O senador Mozarildo Cavalcanti (PTB-RR), proponente e presidente da primeira CPI das ONGs (de 2001 a 2002), diz que aquela comissão serviu para alertar sobre problemas [Veja o relatório final desta CPI em Links Relacionados e as suas motivações e temas na matéria "Presença na Amazônia foi foco da primeira CPI". Ambos estão disponíveis ao lado, à direita]. “A CPI das ONGs serviu para alertar a sociedade, o Ministério Público e o TCU para a existência de desvio de verbas, de recursos e de finalidades de entidades do terceiro setor, como ficaram demonstradas pela CPI, pelo TCU e por várias denúncias do Ministério Público e por ações da Polícia Federal”, disse Cavalcanti à Rets, por email.
Ele acredita que esta comissão de inquérito deva servir não só para apurar possíveis irregularidades como também para estabelecer um marco legal. “Fundamentalmente, acho que os objetivos devem ser apurar irregularidades nos repasses e aplicações de recursos públicos para o terceiro setor e estabelecer um marco regulatório como existe para qualquer área que utilize recursos públicos ou mesmo privados”, opina.
Apesar do noticiário e do amplo apoio dos senadores, a Abong divulgou nota, ainda em dezembro, em que questionava a criação da CPI. Nela afirmava haver interesses políticos por detrás da proposta da comissão e que não há necessidade de instaurar uma comissão de inquérito já que o TCU e o Ministério Público possuem mecanismos de fiscalização e resolução de problemas. Segundo a associação, há uma “falsa problematização de que não há instrumentos de regulação dessas entidades nem de fiscalização do acesso ao dinheiro público”.
Com ela concorda a professora titular da Escola de Serviço Social da UFRJ Leilah Landim, especialista em terceiro setor. A professora acha importante a discussão sobre a transparência, prestação de contas e controle social da ONGs, No entanto, acredita que a CPI está sendo politizada de forma negativa. “É preciso pressionar para que a CPI não seja um instrumento político de oposição ao governo. O que está em pauta é a própria legitimidade das ONGs. Da forma como foi proposta, a comissão contribui para a confusão sobre o papel das ONGs, e não para diferenciar os vários tipos de atuação que podem existir”, defende.

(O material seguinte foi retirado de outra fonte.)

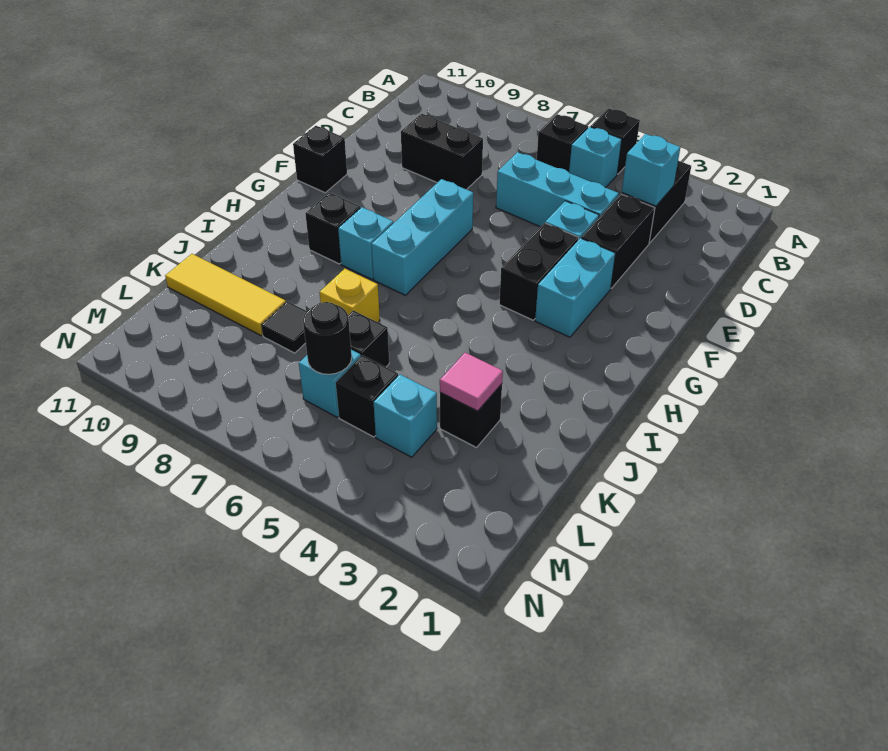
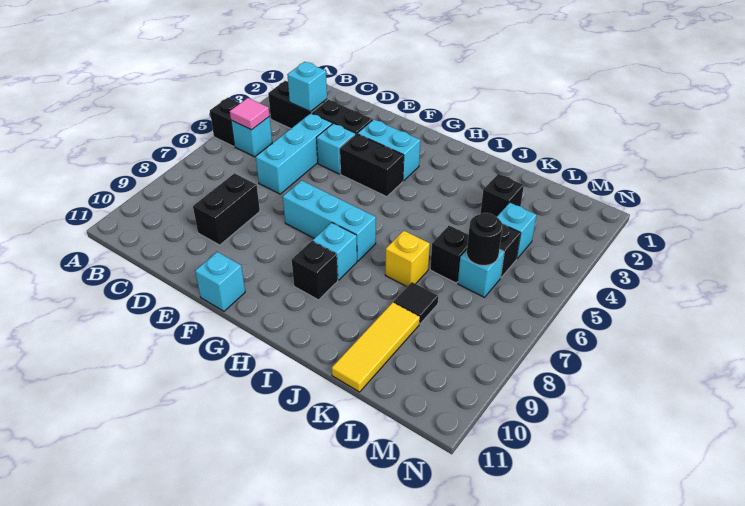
black brick B6 level 1 -> none
black brick F11 level 1 -> cyan brick F11 level 1
pink tile K3 level 2 -> pink tile B5 level 2

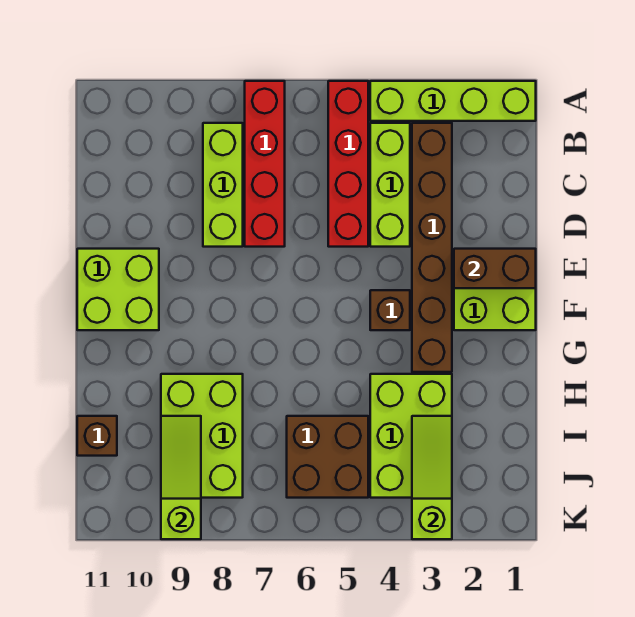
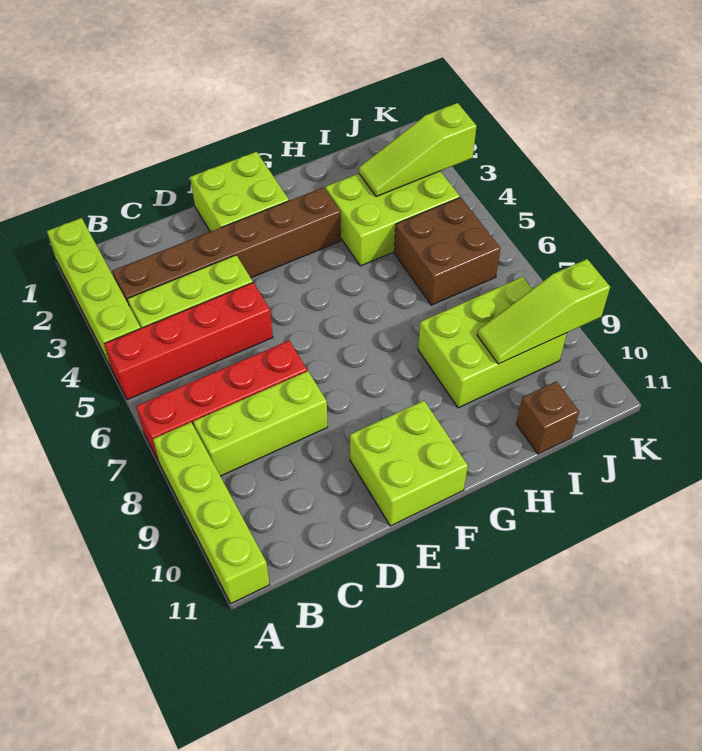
none -> lime brick A8:A11 level 1
brown brick E1:E2 level 2 -> none
brown brick F4 level 1 -> none

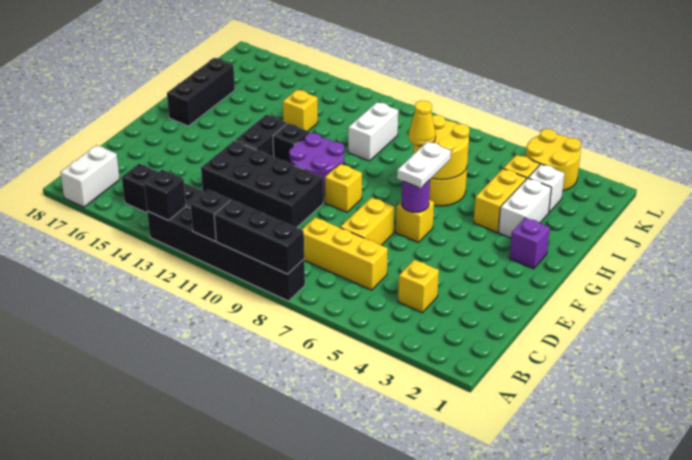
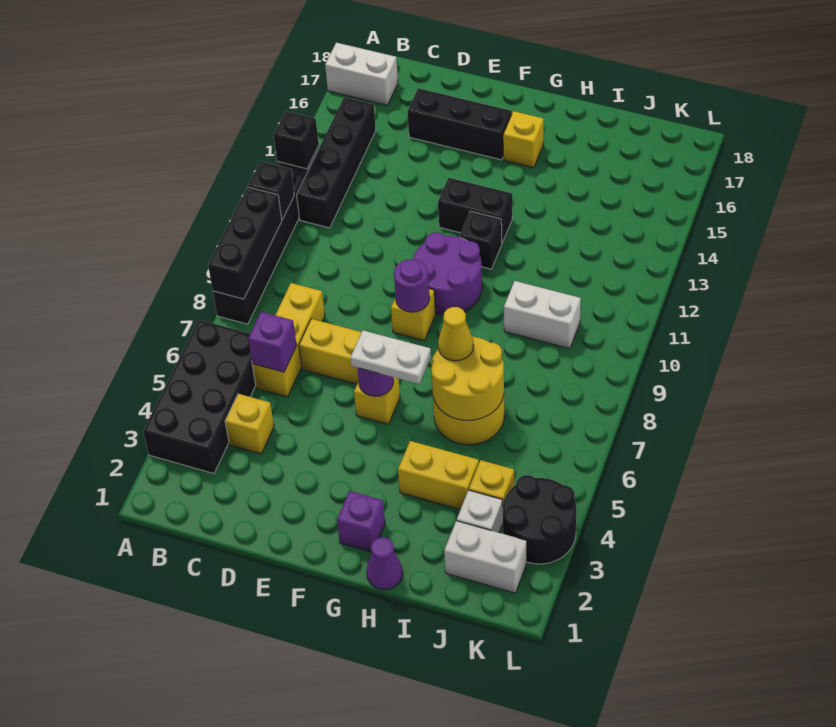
none -> purple brick C6 level 2
black brick D10:E13 level 1 -> black brick A3:B6 level 1
none -> purple round brick F9 level 2
black brick G17:I17 level 1 -> black brick D16:F16 level 1
none -> purple cone H1 level 1
white brick H3:I3 level 1 -> white brick J2:K2 level 1
yellow brick I13 level 1 -> yellow brick G16 level 1
yellow round brick K3:L4 level 1 -> black round brick K3:L4 level 1

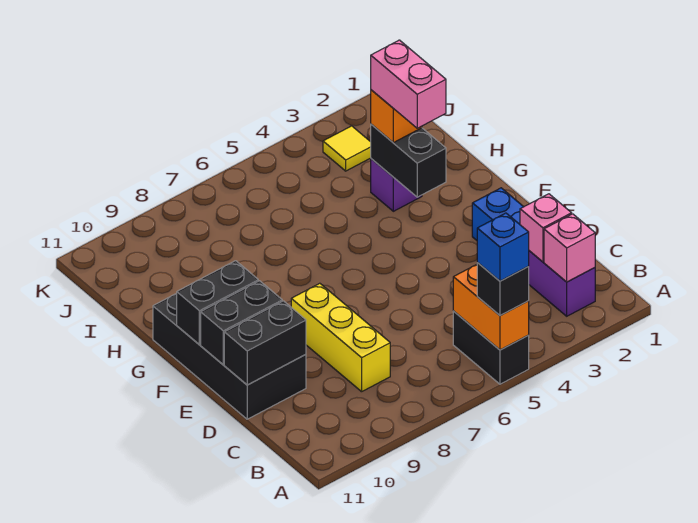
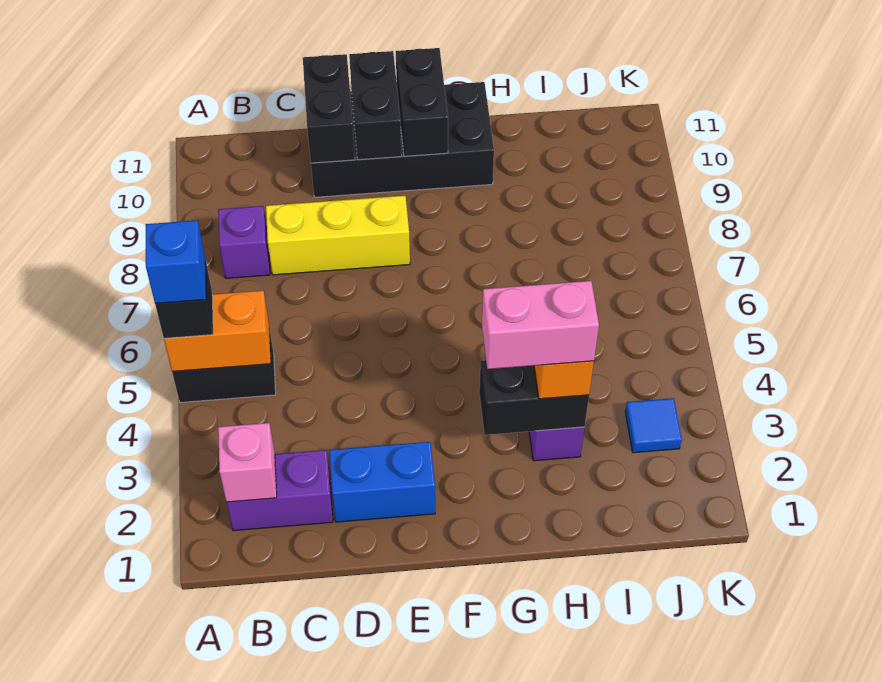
none -> purple brick B8 level 1
pink brick C2 level 2 -> none
yellow tile J3 level 1 -> blue tile J3 level 1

O noticiário, de acordo com Tatiana Dahmer, levou a um clima de perseguição às entidades que se sobrepôs a um ponto considerado por ela mais importante: o aperfeiçoamento da legislação. A Abong acredita que deve haver reformas na lei para que se “garantam a transparência e o controle social do uso dos recursos públicos sem nenhum tipo de discriminação contra as ONGs” e se “fortaleça a organização autônoma das cidadãs e dos cidadãos”, segundo a nota oficial da organização divulgada em dezembro.
Segundo Paulo Haus Martins, presidente da Comissão de Terceiro Setor da Ordem dos Advogados do Brasil (OAB), mudanças são necessárias para fazer com que as ONGs deixem de ser vítimas e se esclareça o papel de cada personagem do terceiro setor. “É preciso definir qual o papel das Oscips, das fundações, das organizações da sociedade civil. Quando se pensa numa nova legislação não necessariamente você está pensando em mudanças, e sim em esclarecimentos de sua função na sociedade”, explica [em entrevista a ser publicada na íntegra na próxima edição da Rets].
Para Leilah Landim, o termo ONG perdeu seu sentido original ligado à democracia e à luta pela cidadania. “O termo está desgastado e não reflete a diversidade de interesses existentes dentro da sociedade civil. É preciso apontar essas diferenças e explicitá-las para a sociedade”, comenta.
A confusão em relação ao papel - e interesse - de cada entidade pode ser explicada justamente pelo fato de qualquer entidade que não seja governamental ou empresa poder se encaixar nessa categoria. A rigor, podem se encaixar na categoria desde condomínios residenciais até clubes de golfe, passando por universidades e santas casas. Muitas destas entidades diferem em objetivos e métodos daquelas citadas por Leilah e que originalmente utilizavam a denominação ONG: as identificadas com promoção da cidadania e luta por direitos.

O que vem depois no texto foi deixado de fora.